Trump proposes bigger budget for Pentagon, nuclear arsenal

WASHINGTON (Reuters) - U.S. President Donald Trump has proposed a military budget that is the largest since 2011 and focused on beefing up the country’s nuclear defenses and countering the growing strength of China and Russia.

Copies of the President Trump's FY 2019 budget proposal are delivered to the U.S. House Budget Committee offices on Capitol Hill in Washington, U.S. February 12, 2018. REUTERS/Jonathan Ernst

The proposal, part of Trump’s budget request for the U.S. government, would provide the Pentagon $617 billion and an additional $69 billion to fund ongoing wars in fiscal year 2019. That is $74 billion more than in the budget for the previous fiscal year.

Critics, however, say that the proposed spending increase falls short of what Trump had promised during the 2016 presidential campaign, when he frequently depicted the U.S. military as underfunded.

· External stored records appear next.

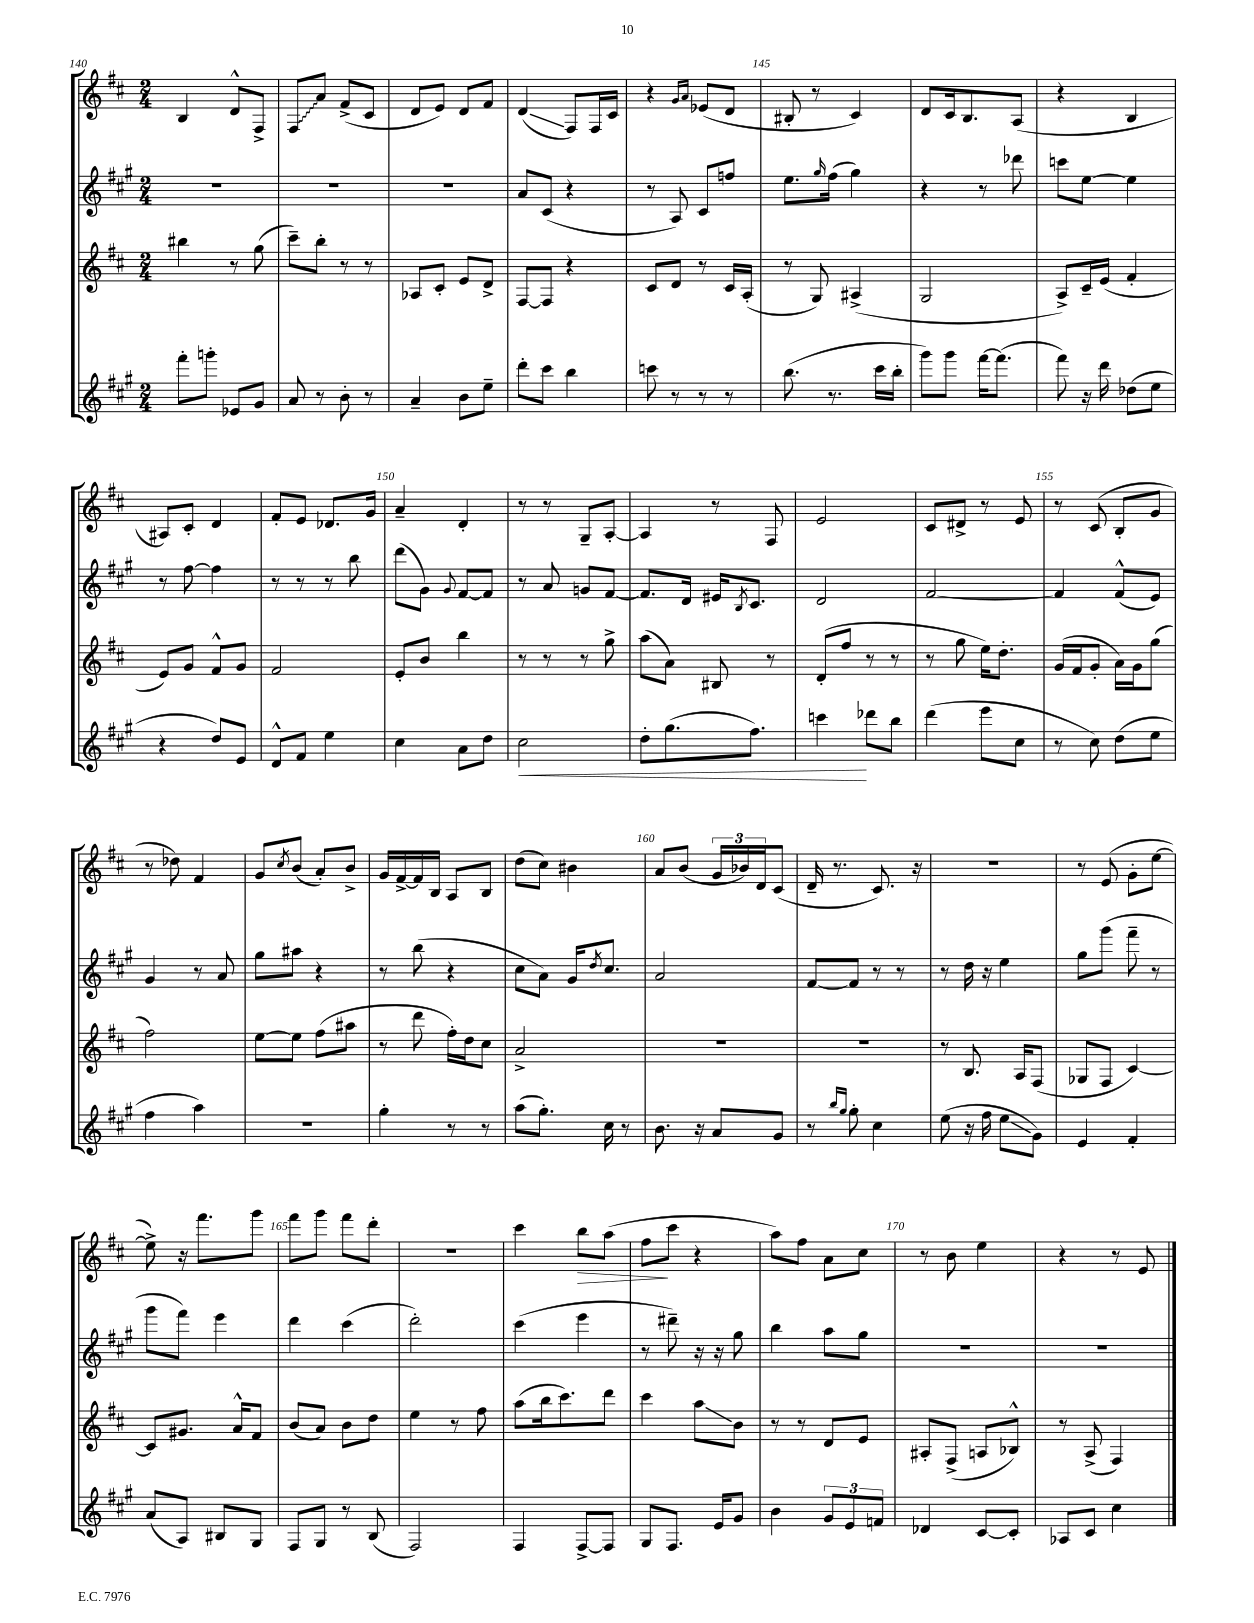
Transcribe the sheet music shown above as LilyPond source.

<<
\new StaffGroup <<
\new Staff = "s0" {
    \clef treble \key d \major \numericTimeSignature \time 2/4
    b4 d'8-^ fis8-> |
    \once \override Glissando.style = #'zigzag fis8\glissando a'8 fis'8->( cis'8 |
    d'8 e'8) d'8 fis'8 |
    d'4\glissando( fis8) fis16 cis'16 |
    r4 \grace { g'16 a'16 } ees'8( d'8 |
    bis8-. r8 cis'4) |
    d'8 cis'16 b8. a8( |
    r4 b4 |
    ais8) cis'8-. d'4 |
    fis'8-. e'8 des'8. g'16 |
    a'4-- d'4-. |
    r8 r8 g8-- a8~-. |
    a4 r8 fis8 |
    e'2 |
    cis'8 dis'8-> r8 e'8 |
    r8 cis'8( b8-. g'8 |
    r8 des''8) fis'4 |
    g'8 \acciaccatura { cis''8 } b'8( a'8-.) b'8-> |
    g'16 fis'16~-> fis'16 b16 a8 b8 |
    d''8( cis''8) bis'4 |
    a'8 b'8( \tuplet 3/2 { g'16 bes'16) d'16 } cis'8( |
    d'16-- r8. cis'8.) r16 |
    R2 |
    r8 e'8( g'8-. e''8~ |
    e''8->) r16 fis'''8. g'''8 |
    fis'''8 g'''8 fis'''8 d'''8-. |
    R2 |
    cis'''4 b''8\> a''8( |
    fis''8\! cis'''8 r4 |
    a''8) fis''8 a'8 cis''8 |
    r8 b'8 e''4 |
    r4 r8 e'8 \bar "|." |
}
\new Staff = "s1" {
    \clef treble \key a \major \numericTimeSignature \time 2/4
    R2 |
    R2 |
    R2 |
    a'8 cis'8( r4 |
    r8 a8) cis'8 f''8 |
    e''8. \grace { gis''16 } fis''16( gis''4) |
    r4 r8 des'''8 |
    c'''8 e''8~ e''4 |
    r8 fis''8~ fis''4 |
    r8 r8 r8 b''8 |
    d'''8( gis'8) \appoggiatura { gis'8 } fis'8~ fis'8 |
    r8 a'8 g'8 fis'8~ |
    fis'8. d'16 eis'16 \acciaccatura { b8 } cis'8. |
    d'2 |
    fis'2~ |
    fis'4 fis'8-^( e'8) |
    gis'4 r8 a'8 |
    gis''8 ais''8 r4 |
    r8 b''8( r4 |
    cis''8 a'8) gis'16 \acciaccatura { d''8 } cis''8. |
    a'2 |
    fis'8~ fis'8 r8 r8 |
    r8 d''16 r16 e''4 |
    gis''8 gis'''8( fis'''8-- r8 |
    gis'''8 fis'''8) e'''4 |
    d'''4 cis'''4( |
    d'''2-.) |
    cis'''4( e'''4 |
    r8 dis'''8--) r16 r16 gis''8 |
    b''4 a''8 gis''8 |
    R2 |
    R2 \bar "|." |
}
\new Staff = "s2" {
    \clef treble \key d \major \numericTimeSignature \time 2/4
    bis''4 r8 g''8( |
    cis'''8--) b''8-. r8 r8 |
    aes8 cis'8-. e'8 d'8-> |
    fis8~ fis8 r4 |
    cis'8 d'8 r8 cis'16 a16-.( |
    r8 g8) ais4->( |
    g2 |
    a8->) cis'16-- e'16( fis'4-. |
    e'8) g'8 fis'8-^ g'8 |
    fis'2 |
    e'8-. b'8 b''4 |
    r8 r8 r8 g''8-> |
    a''8( a'8) bis8 r8 |
    d'8-.( fis''8 r8 r8 |
    r8 g''8 e''16) d''8.-. |
    g'16( fis'16 g'8-. a'16) g'16 g''8( |
    fis''2) |
    e''8~ e''8 fis''8( ais''8 |
    r8 d'''8 fis''16-.) d''16 cis''8 |
    a'2-> |
    R2 |
    r2 |
    r8 b8. a16 fis8( |
    ges8 fis8 cis'4~) |
    cis'8 gis'8. a'16-^ fis'8 |
    b'8( a'8) b'8 d''8 |
    e''4 r8 fis''8 |
    a''8( b''16 cis'''8.) d'''8 |
    cis'''4 a''8\glissando b'8 |
    r8 r8 d'8 e'8 |
    ais8-. fis8->( a8 bes8-^) |
    r8 a8->( fis4) \bar "|." |
}
\new Staff = "s3" {
    \clef treble \key a \major \numericTimeSignature \time 2/4
    fis'''8-. g'''8-. ees'8 gis'8 |
    a'8 r8 b'8-. r8 |
    a'4-- b'8 e''8-- |
    d'''8-. cis'''8 b''4 |
    c'''8 r8 r8 r8 |
    b''8.( r8. cis'''16 b''16-. |
    gis'''8) gis'''8 fis'''16~ fis'''8.( |
    fis'''8) r16 d'''16 des''8( e''8 |
    r4 d''8) e'8 |
    d'8-^ fis'8 e''4 |
    cis''4 a'8 d''8 |
    cis''2\< |
    d''8-. gis''8.( fis''8.) |
    c'''4\! des'''8 b''8 |
    d'''4( e'''8 cis''8 |
    r8 cis''8) d''8( e''8 |
    fis''4 a''4) |
    R2 |
    gis''4-. r8 r8 |
    a''8( gis''8.-.) cis''16 r8 |
    b'8. r16 a'8 gis'8 |
    r8 \grace { b''16 gis''16 } gis''8-. cis''4 |
    e''8( r16 fis''16 e''8\glissando gis'8) |
    e'4 fis'4-. |
    a'8( a8) bis8 gis8 |
    fis8 gis8 r8 b8( |
    fis2) |
    fis4 fis8~-> fis8 |
    gis8 fis8. e'16 gis'8 |
    b'4 \tuplet 3/2 { gis'8 e'8 f'8 } |
    des'4 cis'8~ cis'8-. |
    aes8 cis'8 cis''4 \bar "|." |
}
>>
>>
\layout { \context { \Score currentBarNumber = #140 \override BarNumber.break-visibility = ##(#f #t #t) barNumberVisibility = #(every-nth-bar-number-visible 5) } }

The budget documents specifically highlighted “reversing the erosion of the U.S. military advantage in relation to China and Russia,” which was a focal point of the National Defense Strategy unveiled by Defense Secretary Jim Mattis in January.

Funds for the maintenance of the U.S. nuclear arsenal also increased.

On top of the Pentagon’s $686 billion budget request was an additional $30 billion for non-defense agencies including the Department of Energy, which maintains the country’s nuclear weapons.

The budget request for the National Nuclear Security Administration, a semi-autonomous wing of the Department of Energy, was $15.09 billion, an increase of nearly $1.2 billion from last year’s proposal.

The Department of Energy said the money was needed to modernize and restore the country’s nuclear weapons complex. The Trump administration has called for an expansion of the U.S. low-yield nuclear weapons capability.

The budget request must be passed by Congress, which controls federal purse strings and rarely enacts presidential budgets.

Mackenzie Eaglen, an analyst at the American Enterprise Institute, a Washington think tank, said “this modest year-on-year increase will not allow the military to pursue anything resembling a rebuild along the lines touted by candidate Trump on the campaign trail to rapidly grow the Army, build a 350-ship Navy, and increase the combat Air Force.”


The Pentagon's budget request earmarks $10.7 billion for the purchase of 77 F-35 fighter jets made by Lockheed Martin Co LMT.N as well as $2 billion to purchase 24 Boeing Co BA.N F-18 Super Hornets.

The Air Force said it decided against pursuing a competition to replace its Joint Surveillance Target Attack Radar System (JSTARS) battlefield management and control aircraft which involved Boeing, Lockheed Martin and Northrop Grumman NOC.N. Instead, the Air Force will look at a different array of sensors to track information from the battlefield.

The budget request for the Missile Defense Agency (MDA), the agency tasked with protecting the country from missile attacks, was $9.9 billion, which is up from the $7.8 billion funding request for fiscal 2018.

Last year, Reuters reported the Pentagon was evaluating the West Coast for new anti-missile defenses which would likely include the Terminal High Altitude Area Defense (THAAD) anti-ballistic missile system similar to those deployed in South Korea to protect against a potential North Korean attack.

On Monday, Gary Pennett, MDA’s director of operations, told reporters at the Pentagon there was no funding in fiscal 2019 or currently a plan to install THAAD on the West Coast.

The U.S. Navy's shipbuilding levels were in line with industry expectations including building three DDG-51 destroyers for $5.2 billion. Destroyers are built by General Dynamics Corp GD.N and Huntington Ingalls Industries HII.N.

The U.S. Army’s request earmarks funds to modernize 135 Abrams tanks. The 2018 budget requested the modernization of 56 of the General Dynamics-made vehicles.

As proposed spending for the Pentagon grew, 151 retired three- and four-star generals voiced their concerns on Monday about cuts to diplomacy and development spending and unfilled senior diplomatic positions.

“Today’s crises do not have military solutions alone,” the generals said in a letter to congressional leaders, opposing cuts in the international affairs budget.